Looks pretty cool. I'm wondering though is this purely for office space with retail on the ground level?

And if you read the article, it states the Campus Corner Market will likely be a tenant on the ground level.

----------


## HillcountrySooner

Living in Fort Worth, I wish someone would build a retirement community in Norman. I think some of us out of state Sooner fans wouldn't mind retiring in Norman.

----------


## tsou89

Retirement in Norman is a definite possibility for me. Live in Edmond now and don't love it. Don't hate it either but prefer Norman.

----------


## HangryHippo

I've exceeded my free articles in the Norman Transcript, but does anyone remember when this is supposed to start construction?

----------


## ChargerAg

Article says the goal is to start after the 2018 football season.

----------


## HangryHippo

> Article says the goal is to start after the 2018 football season.


Thanks Charger.

----------


## FighttheGoodFight

> I've exceeded my free articles in the Norman Transcript, but does anyone remember when this is supposed to start construction?

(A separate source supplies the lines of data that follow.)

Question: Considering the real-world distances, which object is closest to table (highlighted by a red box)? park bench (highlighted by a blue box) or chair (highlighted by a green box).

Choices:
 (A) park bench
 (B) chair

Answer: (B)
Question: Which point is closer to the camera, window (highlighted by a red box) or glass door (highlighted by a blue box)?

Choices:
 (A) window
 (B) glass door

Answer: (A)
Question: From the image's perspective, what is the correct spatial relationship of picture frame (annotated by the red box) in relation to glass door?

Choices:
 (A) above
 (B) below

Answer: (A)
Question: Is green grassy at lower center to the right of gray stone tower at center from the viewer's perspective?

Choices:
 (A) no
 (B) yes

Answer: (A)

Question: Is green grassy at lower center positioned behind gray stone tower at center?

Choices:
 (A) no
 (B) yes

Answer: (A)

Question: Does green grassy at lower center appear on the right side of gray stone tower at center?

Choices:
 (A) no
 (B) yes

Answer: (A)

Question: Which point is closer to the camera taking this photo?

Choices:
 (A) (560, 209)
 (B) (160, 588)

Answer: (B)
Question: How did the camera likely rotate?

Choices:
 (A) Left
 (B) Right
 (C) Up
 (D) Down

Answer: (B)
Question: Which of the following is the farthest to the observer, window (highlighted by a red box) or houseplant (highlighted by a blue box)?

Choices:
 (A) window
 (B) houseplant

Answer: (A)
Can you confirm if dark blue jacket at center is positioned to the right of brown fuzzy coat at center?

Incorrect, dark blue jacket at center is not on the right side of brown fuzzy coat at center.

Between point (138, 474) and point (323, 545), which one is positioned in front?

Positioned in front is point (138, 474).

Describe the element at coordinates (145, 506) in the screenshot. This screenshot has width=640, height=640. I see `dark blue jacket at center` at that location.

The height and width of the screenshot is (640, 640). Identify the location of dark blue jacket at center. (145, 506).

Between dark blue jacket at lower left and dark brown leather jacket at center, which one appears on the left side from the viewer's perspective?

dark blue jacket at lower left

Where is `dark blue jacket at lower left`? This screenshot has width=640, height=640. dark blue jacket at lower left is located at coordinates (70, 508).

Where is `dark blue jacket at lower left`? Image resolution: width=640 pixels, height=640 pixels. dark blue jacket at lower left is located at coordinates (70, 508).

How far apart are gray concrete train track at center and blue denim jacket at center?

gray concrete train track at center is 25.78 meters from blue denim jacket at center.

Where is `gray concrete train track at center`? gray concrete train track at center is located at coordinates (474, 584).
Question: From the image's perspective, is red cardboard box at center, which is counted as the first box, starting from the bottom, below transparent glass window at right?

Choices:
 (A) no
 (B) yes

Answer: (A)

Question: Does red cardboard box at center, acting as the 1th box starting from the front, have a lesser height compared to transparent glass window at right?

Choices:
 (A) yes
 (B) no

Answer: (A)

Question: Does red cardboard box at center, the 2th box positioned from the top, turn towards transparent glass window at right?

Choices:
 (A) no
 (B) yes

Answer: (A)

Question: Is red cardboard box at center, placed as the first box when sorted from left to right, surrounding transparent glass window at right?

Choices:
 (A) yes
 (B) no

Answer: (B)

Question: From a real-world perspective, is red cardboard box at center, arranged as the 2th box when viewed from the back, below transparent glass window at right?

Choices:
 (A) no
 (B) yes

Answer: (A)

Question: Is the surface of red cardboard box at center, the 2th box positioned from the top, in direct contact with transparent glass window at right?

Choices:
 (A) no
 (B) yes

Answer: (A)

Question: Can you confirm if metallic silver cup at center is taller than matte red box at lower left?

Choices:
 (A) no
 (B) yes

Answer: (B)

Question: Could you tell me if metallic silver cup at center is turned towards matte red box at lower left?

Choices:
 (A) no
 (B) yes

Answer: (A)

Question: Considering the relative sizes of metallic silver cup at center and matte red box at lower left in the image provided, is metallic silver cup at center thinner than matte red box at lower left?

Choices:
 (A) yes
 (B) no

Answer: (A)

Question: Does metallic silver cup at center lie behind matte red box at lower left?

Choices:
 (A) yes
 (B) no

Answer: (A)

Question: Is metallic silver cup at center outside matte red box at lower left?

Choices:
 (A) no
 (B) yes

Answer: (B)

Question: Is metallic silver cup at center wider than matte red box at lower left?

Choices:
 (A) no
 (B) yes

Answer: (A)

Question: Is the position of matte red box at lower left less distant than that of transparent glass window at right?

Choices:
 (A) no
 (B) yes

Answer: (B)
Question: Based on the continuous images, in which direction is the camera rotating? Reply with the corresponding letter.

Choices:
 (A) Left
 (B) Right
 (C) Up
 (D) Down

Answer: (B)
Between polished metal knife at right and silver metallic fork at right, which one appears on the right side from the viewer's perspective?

What do you mean? If you ran out of free site access you should want to subscribe!!! /s

(I hate when news sites do this. No one has subscribed because of a pay wall)

----------


## Plutonic Panda

Is this still on track?

----------


## HangryHippo

I drove by this weekend and there were no signs of activity, so for now, it's business as usual.

----------


## ChargerAg

> I drove by this weekend and there were no signs of activity, so for now, it's business as usual.


The article said they planned to start construction after the 2018 football season.     No idea if that is still the case.

----------


## Plutonic Panda

Thank you for the update. Please keep this page update on any movements. I am excited for this area.

----------


## mugofbeer

Any idea of the cost of this building?

----------